» Task prompt
Set the data below down again, exactly, with every picture left out.

────────────────────────────────────────

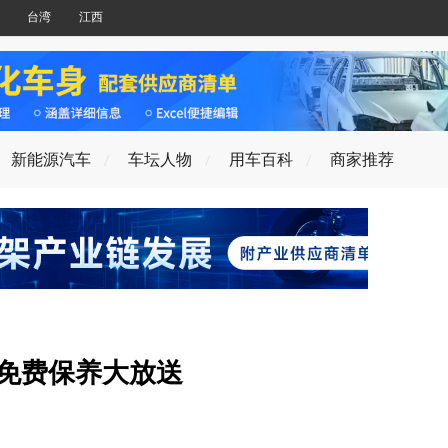
台湾
江西
新能源汽车
车坛人物
用车百科
商家推荐
+免费保养大放送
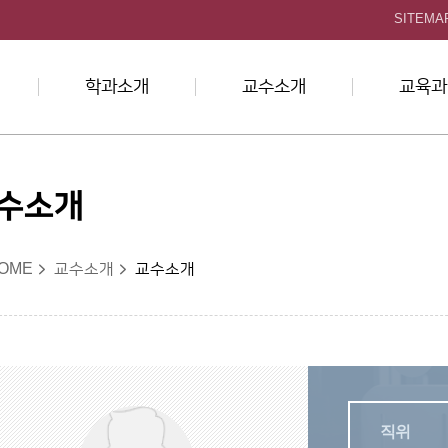
본문 바로가기
SITEMA
학과소개
교수소개
교육과
수소개
OME
교수소개
교수소개
직위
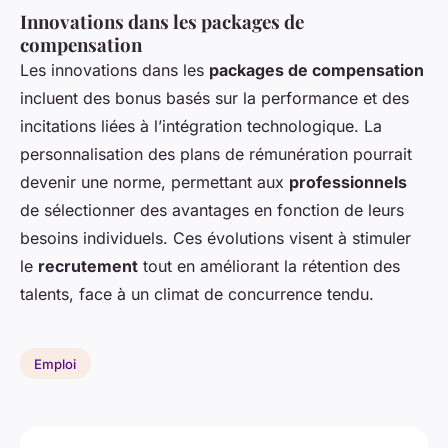
Innovations dans les packages de
compensation
Les innovations dans les
packages de compensation
incluent des bonus basés sur la performance et des
incitations liées à l’intégration technologique. La
personnalisation des plans de rémunération pourrait
devenir une norme, permettant aux
professionnels
de sélectionner des avantages en fonction de leurs
besoins individuels. Ces évolutions visent à stimuler
le
recrutement
tout en améliorant la rétention des
talents, face à un climat de concurrence tendu.
Emploi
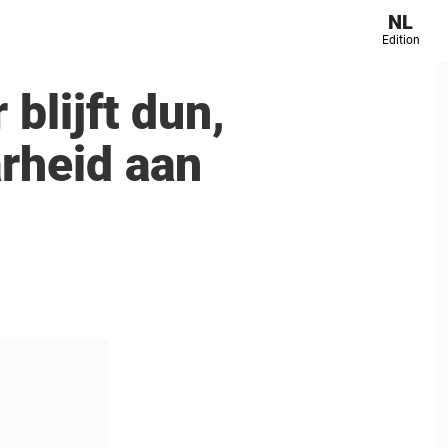
NL
Edition
blijft dun,
arheid aan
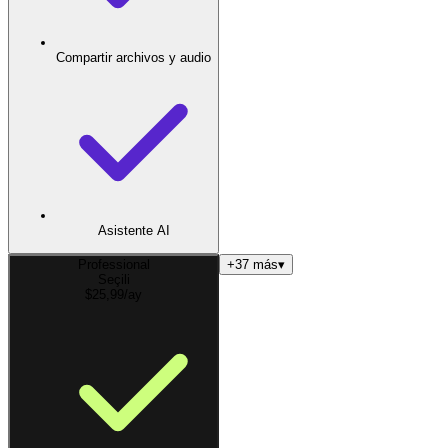
Compartir archivos y audio
Asistente AI
Professional
+37 más
▾
Seçili
$
25,99
/ay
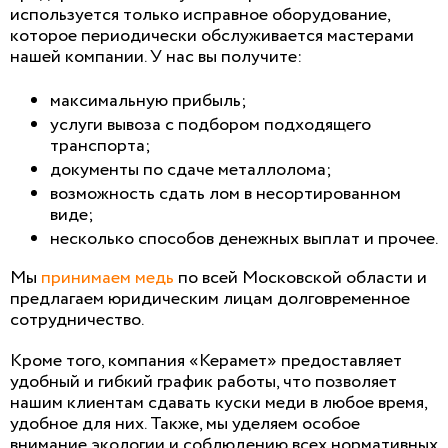
используется только исправное оборудование,
которое периодически обслуживается мастерами
нашей компании. У нас вы получите:
максимальную прибыль;
услуги вывоза с подбором подходящего
транспорта;
документы по сдаче металлолома;
возможность сдать лом в несортированном
виде;
несколько способов денежных выплат и прочее.
Мы
принимаем медь
по всей Московской области и
предлагаем юридическим лицам долговременное
сотрудничество.
Кроме того, компания «Керамет» предоставляет
удобный и гибкий график работы, что позволяет
нашим клиентам сдавать куски меди в любое время,
удобное для них. Также, мы уделяем особое
внимание экологии и соблюдению всех нормативных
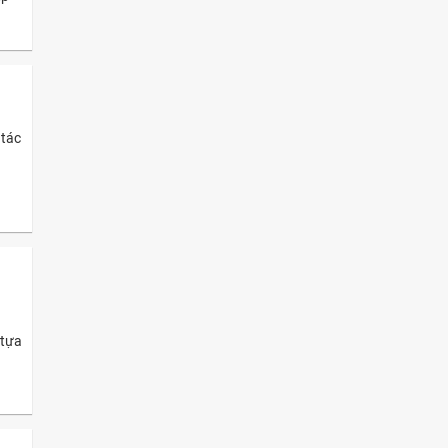
 tác
 tựa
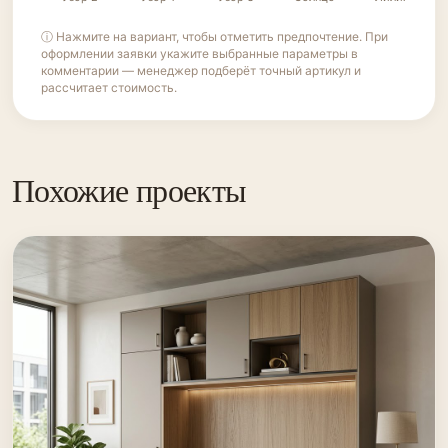
ⓘ Нажмите на вариант, чтобы отметить предпочтение. При
оформлении заявки укажите выбранные параметры в
комментарии — менеджер подберёт точный артикул и
рассчитает стоимость.
Похожие проекты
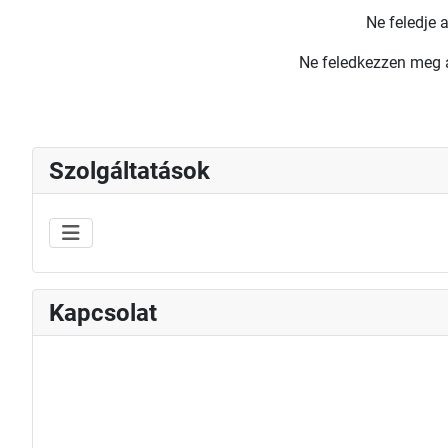
Ne feledje 
Ne feledkezzen meg
Szolgáltatások
Kapcsolat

────────────────────────────────────────

» Exercise output
台湾
江西
新能源汽车
车坛人物
用车百科
商家推荐
+免费保养大放送
본문 바로가기
SITEMA
학과소개
교수소개
교육과
수소개
OME
교수소개
교수소개
직위
Innovations dans les packages de
compensation
Les innovations dans les
packages de compensation
incluent des bonus basés sur la performance et des
incitations liées à l’intégration technologique. La
personnalisation des plans de rémunération pourrait
devenir une norme, permettant aux
professionnels
de sélectionner des avantages en fonction de leurs
besoins individuels. Ces évolutions visent à stimuler
le
recrutement
tout en améliorant la rétention des
talents, face à un climat de concurrence tendu.
Emploi
NL
Edition
blijft dun,
arheid aan
Compartir archivos y audio
Asistente AI
Professional
+37 más
▾
Seçili
$
25,99
/ay
используется только исправное оборудование,
которое периодически обслуживается мастерами
нашей компании. У нас вы получите:
максимальную прибыль;
услуги вывоза с подбором подходящего
транспорта;
документы по сдаче металлолома;
возможность сдать лом в несортированном
виде;
несколько способов денежных выплат и прочее.
Мы
принимаем медь
по всей Московской области и
предлагаем юридическим лицам долговременное
сотрудничество.
Кроме того, компания «Керамет» предоставляет
удобный и гибкий график работы, что позволяет
нашим клиентам сдавать куски меди в любое время,
удобное для них. Также, мы уделяем особое
внимание экологии и соблюдению всех нормативных
 tác
 tựa
ⓘ Нажмите на вариант, чтобы отметить предпочтение. При
оформлении заявки укажите выбранные параметры в
комментарии — менеджер подберёт точный артикул и
рассчитает стоимость.
Похожие проекты
Ne feledje 
Ne feledkezzen meg
Szolgáltatások
Kapcsolat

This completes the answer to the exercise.